To prevent or fight possible damage from diabetic retinopathy, it is advisable to undergo periodic ophthalmological checkups including a dilated eye exam, and to keep glycemia and systemic arterial pressure under control. A key step in diagnosing and establishing the degree of retinopathy is the fluoroangiographic exam, which makes it possible to study in detail the morphological and functional changes in the retinal vessels, and providing indispensible indications in case of laser treatment.
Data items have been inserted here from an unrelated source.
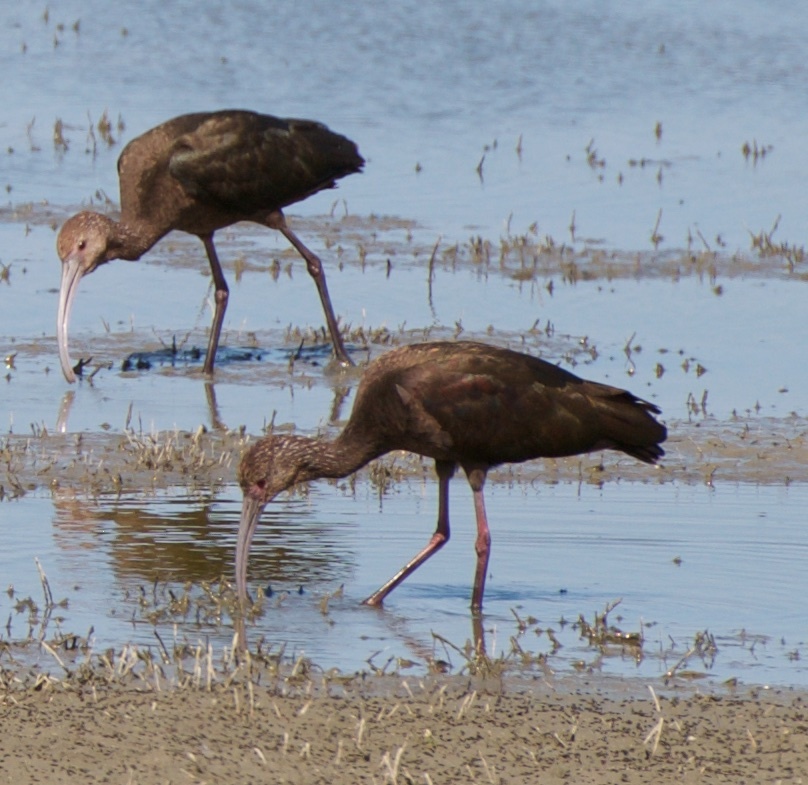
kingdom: Animalia
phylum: Chordata
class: Aves
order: Pelecaniformes
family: Threskiornithidae
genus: Plegadis
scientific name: Plegadis chihi
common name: White-faced ibis
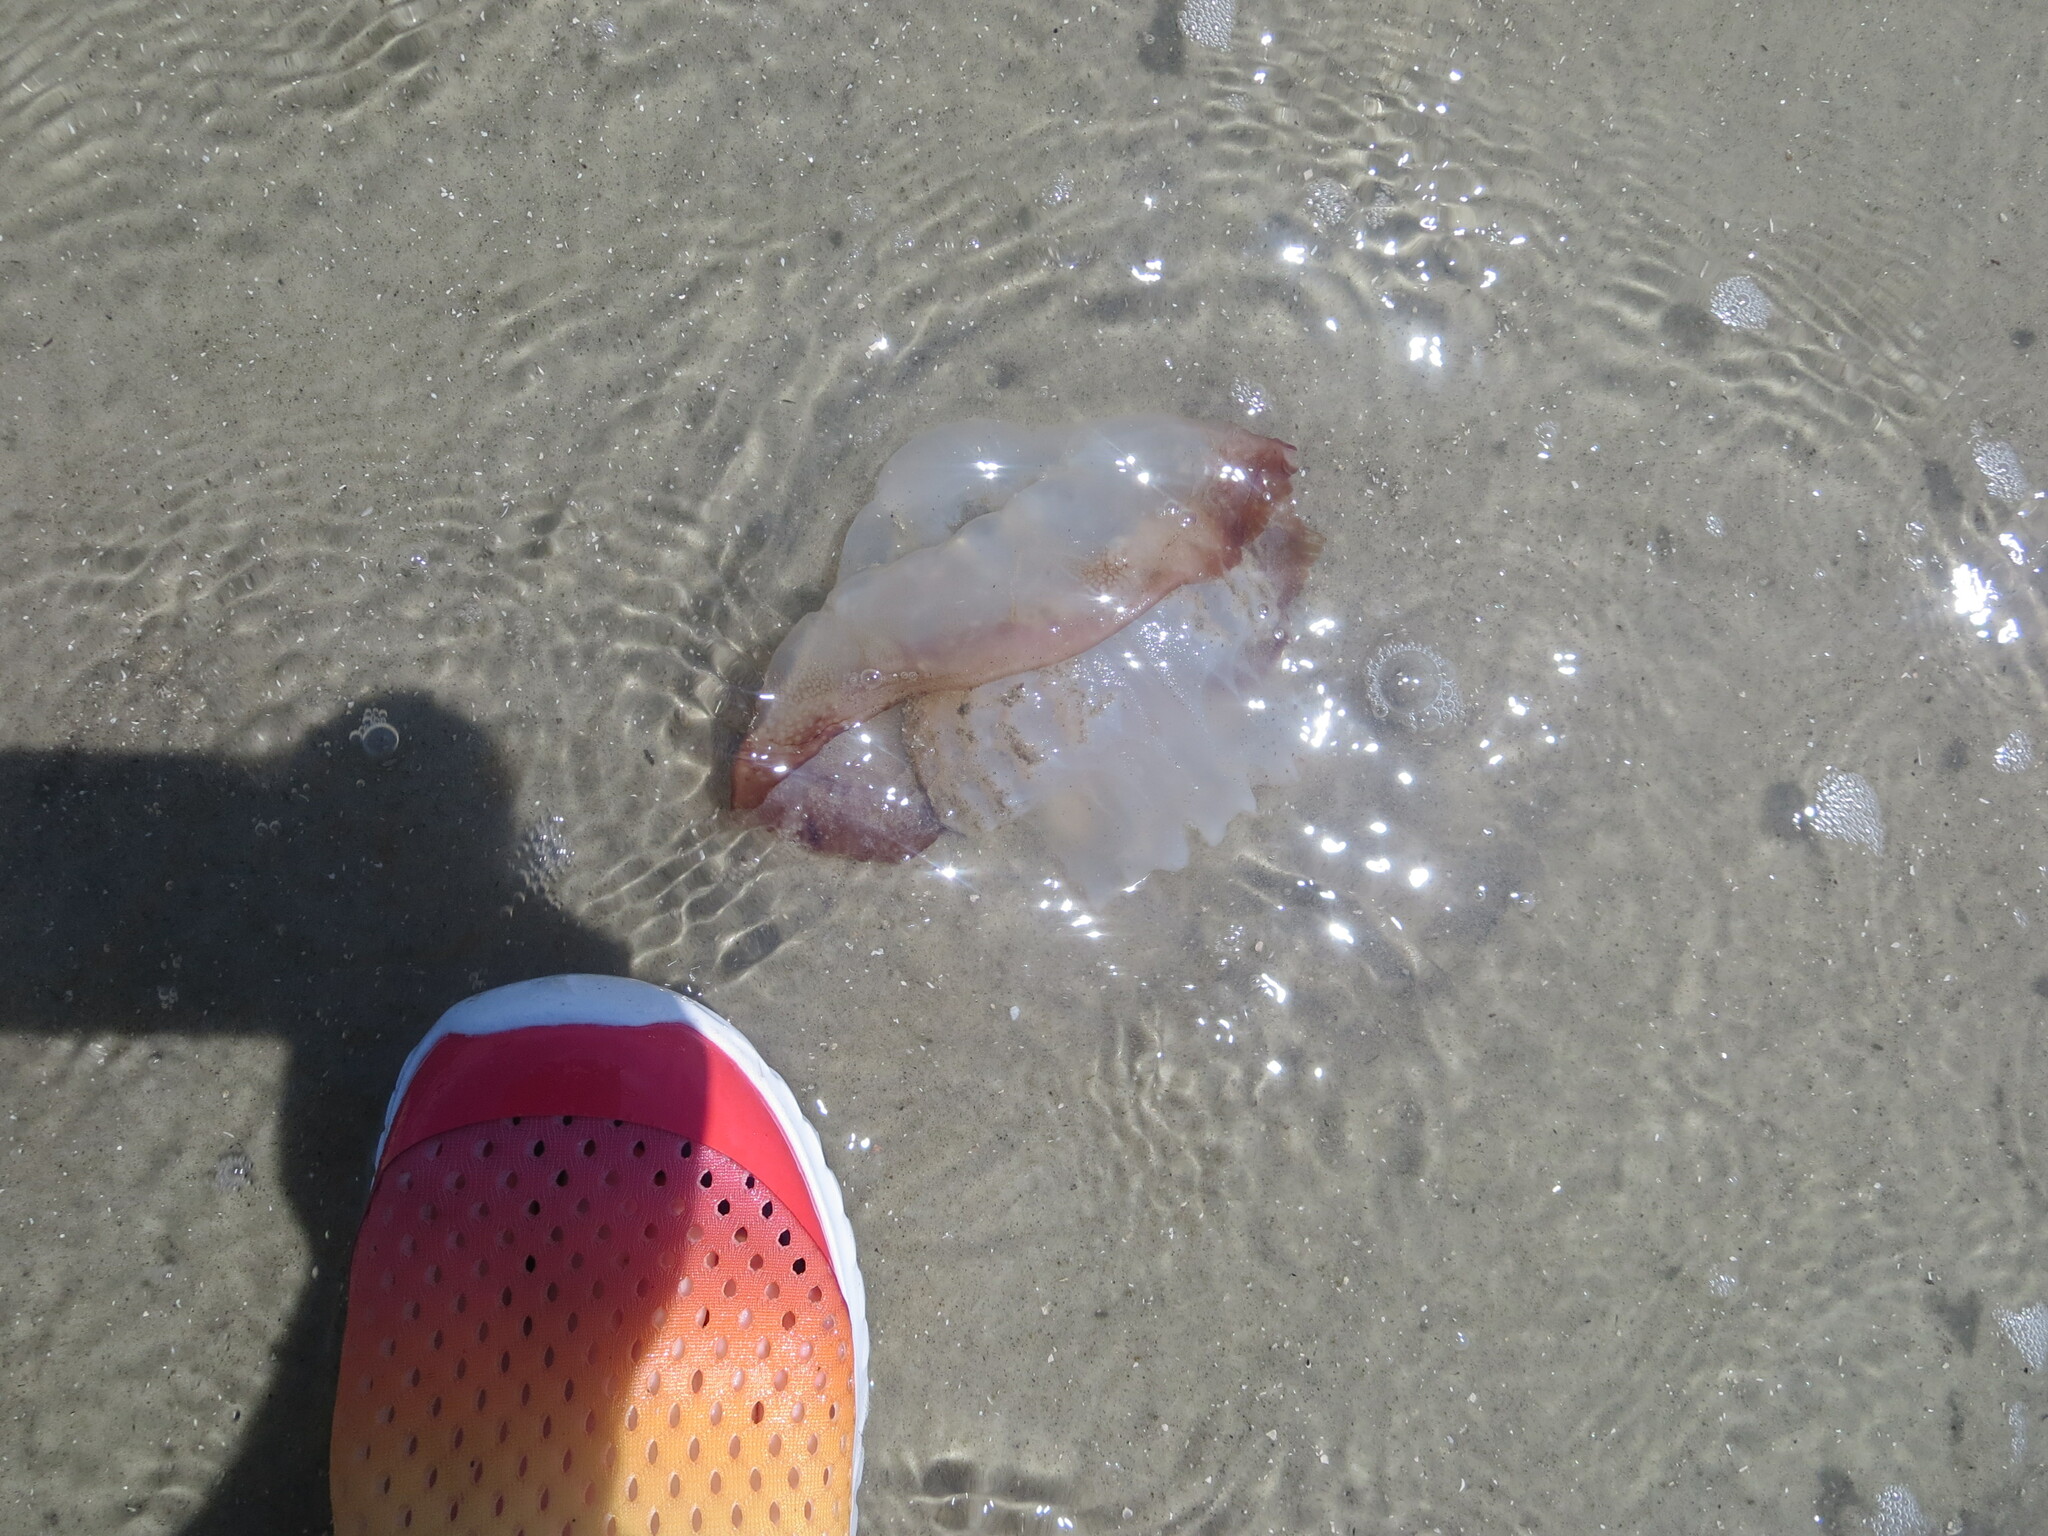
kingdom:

Other useful diagnostic exams for managing diabetic retinopathy are ophthalmic ecographies (especially in complex, advanced forms), optical coherence tomography (OCT) and microperimetry.
As stated above, the most efficient ways to reduce the frequency of the onset of diabetic retinopathy, and to prevent it from becoming more serious, are careful prevention and rigorous metabolic compensation.
In case of complications affecting the eyes, efficient interventions, depending on the specific situation at hand, may include:
- Targeted laser treatment, which is effective in improving recovery of vision in edematous forms, and in reducing the severe complications associated with proliferative neovascular forms.
- Intra-vital injections of Ranibizumab or Aflibercept useful in regressing neovases, in forms refractory to laser treatment and in edematous forms of a certain magnitude (>400 microns central thickness of the macular region at oct examination)
- Intra-vitreal implant of slow release dexamethasone that exploits the antiangiogenic and anti-edemigenous action properties of corticosteroids in diabetic macular edema forms.
- Vitreous-retinal surgery, which is generally reserved for the most serious cases (proliferating regenerative lymphatic hemorrhages with recurrent vitreous hemorrhages and/or traditional retinal detachment).